Her gaze snaps to me, sharp as a blade. “Where?”
I let the corner of my mouth curl. “My room.”
The glass in her hand shatters against the far wall before I even finish the words. The sound echoes, sharp and satisfying.
“You think you can move me around like a piece of furniture?” she hisses.
I take a step inside, slow and measured, my shirt undone halfway down my chest. “No, cara. Furniture doesn’t fight back.”
She’s breathing fast now, fists clenched at her sides, the pulse in her neck fluttering like a trapped bird.
“The only thing that’s going to break you now,” I tell her, closing the distance, “is the truth.”
Her chin lifts, defiant. “And what truth is that?”
I stop just in front of her, close enough that the heat from her body blends with mine. “That you already belong to me.”
Her laugh is bitter, sharp. “In your dreams.”
I cup the back of her neck and pull her forward before she can retreat, my mouth hovering a breath away from hers. “Every time you tell me no, every time you try to hate me, you prove it more.”
Her reply is cut off when I take her mouth in a kiss that’s all teeth and heat. She doesn’t yield—she pushes back, matching me bite for bite, anger and desire tangled so tightly I can’t tell them apart.
We stagger back against the wall, her fingers curling into my open shirt, nails scraping over skin. My hand fists in her hair, tilting her head for better access, my tongue claiming her like I’ve been doing it all my life.
She breaks the kiss first, breathing hard, eyes burning into mine. And then her hand snaps across my face in a slap that stings.
I laugh, low and dark, the sound vibrating between us. “We’re getting close.”
She shoves past me, heading toward the door, but she doesn’t make it more than two steps before she stops, shoulders rigid. I know she’s feeling the same thing I am—that line we keep toeing is getting thinner, sharper, more dangerous by the hour.
And I plan to cut her with it.
A Deal of Blood and Secrets
The moment Zina’s gone, I sit in the quiet, the taste of her still in my head, the lie I told her burning like whiskey in my chest.
The click of the far door breaks the stillness.
Vittore slips in, his movements neat, deliberate. Even after fifteen years as my consigliere, he still waits for my nod before shutting the door. That’s why I keep him—he knows when silence is worth more than breath.
We don’t speak in Italian. Not in these walls. Not when I don’t know who’s listening. We speak in Sicilian—low, sharp, each syllable cutting between us like a blade passed hand to hand.
“ U lupu si movi. ” The wolf moves.
I lean back, fingers steepled, watching him over the tops of my knuckles. “ Chi l’ha vistu? ” Who saw him?

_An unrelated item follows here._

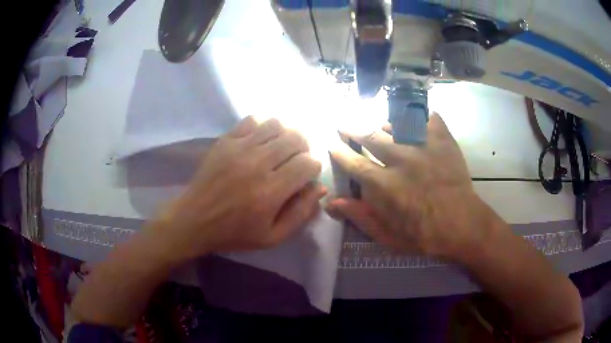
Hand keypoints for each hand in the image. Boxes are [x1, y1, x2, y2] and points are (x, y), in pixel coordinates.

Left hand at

“ U me amicu di Palermo. Says the man’s been in Messina… asking about the night Giovanni died.”
The night Giovanni died is a lockbox no one’s supposed to have the key to. A night sealed in blood and shadow.
“ Nomu? ” My voice doesn’t lift, but the air feels heavier for it.
Vittore’s mouth tightens. “Isadora.”
The name lands like a drop of oil in water—dark, spreading, impossible to contain. I haven’t heard it in over twenty years, not without venom or warning following it. And yet here it is, alive in the room again.
From behind Vittore, I catch it—a whisper of movement.
I don’t turn. Don’t need to. She’s there. Zina.
She must’ve come back for something—maybe an argument she’s been polishing like a knife. Instead, she’s walked straight into something sharper.
I shift my gaze to the glass balcony doors. In the reflection, she’s a shadow framed by the hall light—back straight, head tilted just enough to tell me she’s listening. That stillness is dangerous.
She knows the name.
Her eyes find mine through the reflection, a silent demand burning there. No questions—yet. But they’re building in her, heavy as a storm pressing down on the air.
Vittore keeps talking—details about Messina, movements, whispers in back rooms—but my focus is on her. On the way her fingers curl against the doorframe, as if holding herself there takes effort.
I stand slowly, and that tiny motion makes her retreat. She slips away without a sound, leaving only the faint scent of her perfume and the echo of the name between us.
Isadora. It doesn’t belong in this house. But now it’s here. And it’s not leaving.